Eta Carinae is a binary stellar system approximately 7,500 light-years away in the constellation Carina. Also known as HD 93308 and Hen 3-481, the system was first cataloged by the English astronomer Edmond Halley in 1677, as a star of fourth magnitude. In 1838, Eta Carinae underwent a cataclysmic outburst called the Great Eruption, quickly escalating to become in 1844 the second brightest star in the sky by April of that year. The star has since faded, but the new ultraviolet image from the NASA/ESA Hubble Space Telescope shows that the spectacular display is still ongoing, and reveals details that have never been seen before.

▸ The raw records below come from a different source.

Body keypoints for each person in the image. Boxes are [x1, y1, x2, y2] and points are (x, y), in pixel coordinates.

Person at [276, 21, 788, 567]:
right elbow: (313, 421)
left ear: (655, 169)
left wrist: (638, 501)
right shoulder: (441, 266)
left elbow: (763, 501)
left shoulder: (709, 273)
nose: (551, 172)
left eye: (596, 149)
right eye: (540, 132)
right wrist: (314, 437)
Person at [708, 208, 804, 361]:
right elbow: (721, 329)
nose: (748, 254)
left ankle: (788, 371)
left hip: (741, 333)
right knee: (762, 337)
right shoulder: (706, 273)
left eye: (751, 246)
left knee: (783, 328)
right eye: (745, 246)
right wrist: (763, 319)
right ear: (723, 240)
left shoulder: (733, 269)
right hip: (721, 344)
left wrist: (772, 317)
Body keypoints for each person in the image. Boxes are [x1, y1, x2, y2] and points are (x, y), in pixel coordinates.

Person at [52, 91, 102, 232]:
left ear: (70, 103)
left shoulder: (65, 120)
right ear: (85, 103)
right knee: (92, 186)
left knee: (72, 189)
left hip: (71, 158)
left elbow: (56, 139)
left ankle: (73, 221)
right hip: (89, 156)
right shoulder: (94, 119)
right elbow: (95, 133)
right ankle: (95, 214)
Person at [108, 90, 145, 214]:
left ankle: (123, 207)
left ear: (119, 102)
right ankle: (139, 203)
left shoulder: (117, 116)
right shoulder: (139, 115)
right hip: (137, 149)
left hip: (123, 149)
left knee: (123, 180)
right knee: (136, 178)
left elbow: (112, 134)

Astronomers have monitored the Eta Carinae binary system for more than two decades. It has been prone to violent outbursts, including an episode in the 1840s during which ejected material formed the bipolar bubbles seen here. Now, using Hubble’s Wide Field Camera 3 (WFC3) instrument to probe the nebula in ultraviolet light, they have uncovered the glow of magnesium embedded in warm gas (shown in blue) in places they had not seen it before. The luminous magnesium resides in the space between the dusty bipolar bubbles and the outer shock-heated nitrogen-rich filaments (shown in red). The streaks visible in the blue region outside the lower-left lobe are a striking feature of the image. These streaks are created when the star’s light rays poke through the dust clumps scattered along the bubble’s surface. Wherever the ultraviolet light strikes the dense dust, it leaves a long, thin shadow that extends beyond the lobe into the surrounding gas. Image credit: NASA / ESA / Hubble / N. Smith, University of Arizona / J. Morse, BoldlyGo Institute.
Eta Carinae is one of the most massive binary systems astronomers can study in detail. The smaller star is about 30 times the mass of the Sun and may be as much as a million times more luminous. The primary star contains about 90 solar masses and emits 5 million times the Sun’s energy output.

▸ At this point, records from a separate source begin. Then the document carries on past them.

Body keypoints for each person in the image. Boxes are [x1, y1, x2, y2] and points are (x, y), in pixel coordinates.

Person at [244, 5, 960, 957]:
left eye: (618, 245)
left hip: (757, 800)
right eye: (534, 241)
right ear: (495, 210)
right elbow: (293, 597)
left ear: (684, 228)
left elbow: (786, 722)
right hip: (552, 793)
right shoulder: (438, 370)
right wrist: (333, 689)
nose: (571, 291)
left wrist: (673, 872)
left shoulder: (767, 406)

Violent mass ejections are not uncommon in Eta Carinae’s history. The system has been blighted by chaotic eruptions, often blasting parts of itself into space, but the Great Eruption was particularly dramatic.
The resulting surge of light was outshone only by Sirius, which is almost one thousand times closer to Earth, and for a time made Eta Carinae an important navigation star for mariners in the southern seas. This close call stopped just short of destroying Eta Carinae, and the light intensity gradually subsided.
Astronomers have long known that the outer material thrown off in the 1840s eruption has been heated by shock waves generated when it crashed into material previously ejected from the star .
Dr. Nathan Smith of Steward Observatory and colleagues who captured the new image of Eta Carinae were expecting to find light from magnesium coming from the complicated array of filaments seen in the light from glowing nitrogen (shown in red).
Instead, a whole new luminous magnesium structure was found in the space between the dusty bipolar bubbles and the outer shock-heated nitrogen-rich filaments.
“We’ve discovered a large amount of warm gas that was ejected in the Great Eruption but hasn’t yet collided with the other material surrounding Eta Carinae,” Dr. Smith said.
“Most of the emission is located where we expected to find an empty cavity. This extra material is fast, and it ‘ups the ante’ in terms of the total energy of an already powerful stellar blast.”
The new data are important for understanding how the eruption began, because it represents the fast and energetic ejection of material that may have been expelled by the star shortly before the expulsion of the rest of the nebula.
Another striking feature of the image is the streaks visible in the blue region outside the lower-left bubble.
These streaks appear where the star’s light rays poke through the dust clumps scattered along the bubble’s surface.
Wherever the ultraviolet light strikes the dense dust, it leaves a long thin shadow that extends beyond the lobe into the surrounding gas.
“The pattern of light and shadow is reminiscent of sunbeams that we see in our atmosphere when sunlight streams past the edge of a cloud, though the physical mechanism creating Eta Carinae’s light is different,” said Dr. Jon Morse, of BoldlyGo Institute.
“We had used Hubble for decades to study Eta Carinae in visible and infrared light, and we thought we had a pretty full account of its ejected debris. But this new ultraviolet-light image looks astonishingly different, revealing gas we did not see in either visible-light or infrared images,” Dr. Smith said.
“We’re excited by the prospect that this type of ultraviolet magnesium emission may also expose previously hidden gas in other types of objects that eject material, such as protostars or other dying stars; and only Hubble can take these kinds of pictures.”